The lawsuit reportedly accuses ITT of pressuring students into predatory loans and misleading consumers about their colleges’ accreditation, job placement rates, and the transferability of credits. The suit seeks a civil fine, an injunction against the company, and restitution to students allegedly harmed by ITT’s private loan programs.
At ITT, federal aid typically can’t cover the full cost of a program, so students are forced to find other ways to pay for their tuition. According to The Wall Street Journal:
The CFPB’s suit alleges that ITT encouraged new students to enroll at the college by providing funding for this tuition gap with a zero-interest loan.
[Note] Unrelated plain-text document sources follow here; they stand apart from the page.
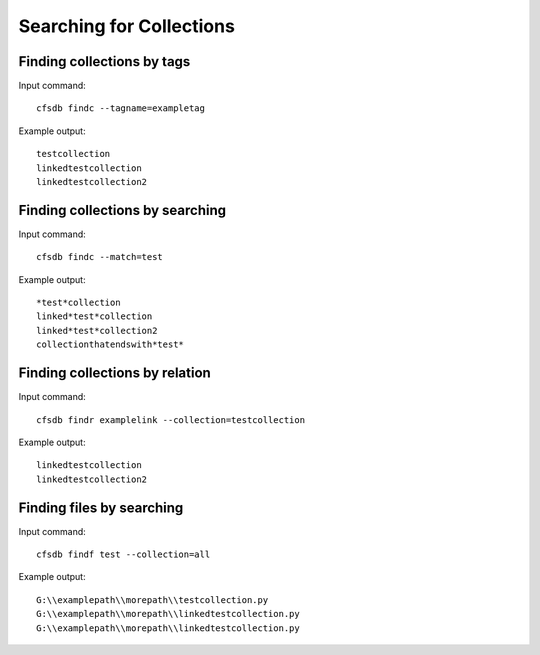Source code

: -------------------------
Searching for Collections
-------------------------

Finding collections by tags
---------------------------
Input command::

    cfsdb findc --tagname=exampletag

Example output::

    testcollection
    linkedtestcollection
    linkedtestcollection2

Finding collections by searching
--------------------------------
Input command::

    cfsdb findc --match=test

Example output::

    *test*collection
    linked*test*collection
    linked*test*collection2
    collectionthatendswith*test*

Finding collections by relation
-------------------------------
Input command::

    cfsdb findr examplelink --collection=testcollection

Example output::

    linkedtestcollection
    linkedtestcollection2

Finding files by searching
--------------------------------
Input command::

    cfsdb findf test --collection=all

Example output::

    G:\\examplepath\\morepath\\testcollection.py
    G:\\examplepath\\morepath\\linkedtestcollection.py
    G:\\examplepath\\morepath\\linkedtestcollection.py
This loan typically has to be paid off at the end of the student’s first academic year, though ITT knew many students couldn’t repay, the CFPB said.
It’s alleged that when they couldn’t pay, many “were pushed into a long-term, private, ITT-backed loan with interest rates as high as 16.25 percent,” according to the Los Angeles Times.
In a press conference, CFPB director Richard Cordray described the abuse of students by the for-profit college industry as “truly an American tragedy,” said The Huffington Post. “While many students got poorer, the investors and shareholders got richer,” Cordray said.
ITT’s tuition is among the highest in the U.S. for for-profit colleges. An associate degree can cost upward of $44,000, while a bachelor degree program can exceed $88,000, the CFPB said.
A spokeswoman for ITT told the LA Times, “We believe that the bureau’s claims are without merit and … we intend to vigorously defend ourselves against the charges.”
The ITT lawsuit is the latest step in a for-profit college crackdown, headed by state and federal regulators, like the CFPB. For-profit college students receive about $30 billion annually in taxpayer-funded loans.
Kentucky Attorney General Jack Conway, who heads a group of 32 attorneys general investigating for-profit colleges, told the WSJ: “Some of these schools are more interested in getting their hands on federal and state dollars than educating students.”